■ Перечень заданий ■
a) Воспроизведите фрагмент статьи о революции 1917 года в школьных учебниках: всё начиная со слов «Революция 1917 года» и вниз до слов «Университет МИД России.».
b) Перечислите все годы, после которых в статье о революции 1917 года в школьных учебниках стоит сокращение «г.», по одному разу каждый и в порядке первого упоминания.
c) Подхватите статью о революции 1917 года в школьных учебниках и продолжите её сразу после последнего приведённого предложения.

■ Выбранный отрывок ■
Контент


Революция 1917 года в школьных учебниках 1990-х годов

Николай Алексеевич Могилевский – кандидат исторических наук, доцент кафедры всемирной и отечественной истории МГИМО, Университет МИД России.

В 1997 г. страна отметила 80-летний юбилей революции 1917 г. В отличие от 70-летия Октября, никаких государственных мероприятий и пышных церемоний не проводилось. И неудивительно: за 10 лет, прошедших между двумя юбилейными датами, кардинально изменилась и сама страна, и взгляды на ее прошлое и будущее. Школьники, учившиеся еще по советским учебникам, в 1997 г. уже были студентами. Пришедшие им на смену старшеклассники имели уже другие учебники, в которых события 1917 г. рассматривались иначе: шире и глубже, нежели в предшествующую эпоху. В событиях 1917 г. уже видели не только и не столько «революционную ситуацию», в которой «не только «низы» не хотели жить по-старому, но и «верхи» не могли управлять по-старому»[i], сколько комплексный и сложный сбой цивилизационного масштаба.

Этому способствовали новые подходы, воцарившиеся в отечественной исторической науке после краха СССР. Молодое российское государство тяжело и медленно нащупывало идеологический фундамент и, отказавшись от советских оценок прошлого, еще не выработало собственные. Такое «междуцарствие» не могло не отразиться в школьных учебниках, которых стало теперь гораздо больше. В 1995 г. Министерство образования начало формировать Федеральный комплект учебников, в который могли быть включены несколько пособий по одному и тому же курсу. Так на смену одному советскому учебнику пришли различные учебные пособия, авторы которых зачастую имели разные точки зрения на предмет изложения.

■ Записи набора данных ■

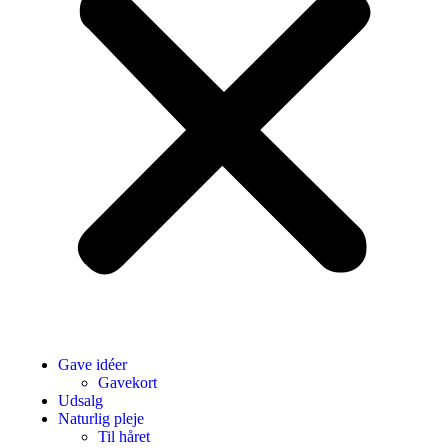
Gave idéer
Gavekort
Udsalg
Naturlig pleje
Til håret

■ Ответы к заданиям ■
a)
Революция 1917 года в школьных учебниках 1990-х годов

Николай Алексеевич Могилевский – кандидат исторических наук, доцент кафедры всемирной и отечественной истории МГИМО, Университет МИД России.

b) 1997, 1917, 1995

c)
Одним из первых «новых» учебников стала «Истории России ХХ века» А.А. Данилова и Л.Г. Косулиной[ii]. Новизна авторского подхода бросается в глаза: период 1917–1928 гг. расценивается ими как время «мучительного поиска Россией своего места в мировой цивилизации». Тем самым авторы заявляют себя сторонниками цивилизационного подхода, в рамках которого история страны изучается в контексте мирового развития. При этом у каждой страны, в частности у России, предполагается наличие неповторимых особенностей. Применительно к 1917 г. можно говорить, что после Февральской революции «перед страной открывалась перспектива реализации либеральной буржуазной модели развития общества». Перспектива эта оказалась осложнена, по мнению авторов, двумя немаловажными факторами: «Во-первых, войной. <…> Во-вторых, русский народ с самого начала революции не захотел вести себя по правилам либеральной игры»[iii]. Таким образом, революционные потрясения были не только великим испытанием, но и временем больших возможностей – страна стояла на развилке, выбирая между либерально-буржуазной моделью и большевистской. Такой выбор вполне вписывался в мировой контекст.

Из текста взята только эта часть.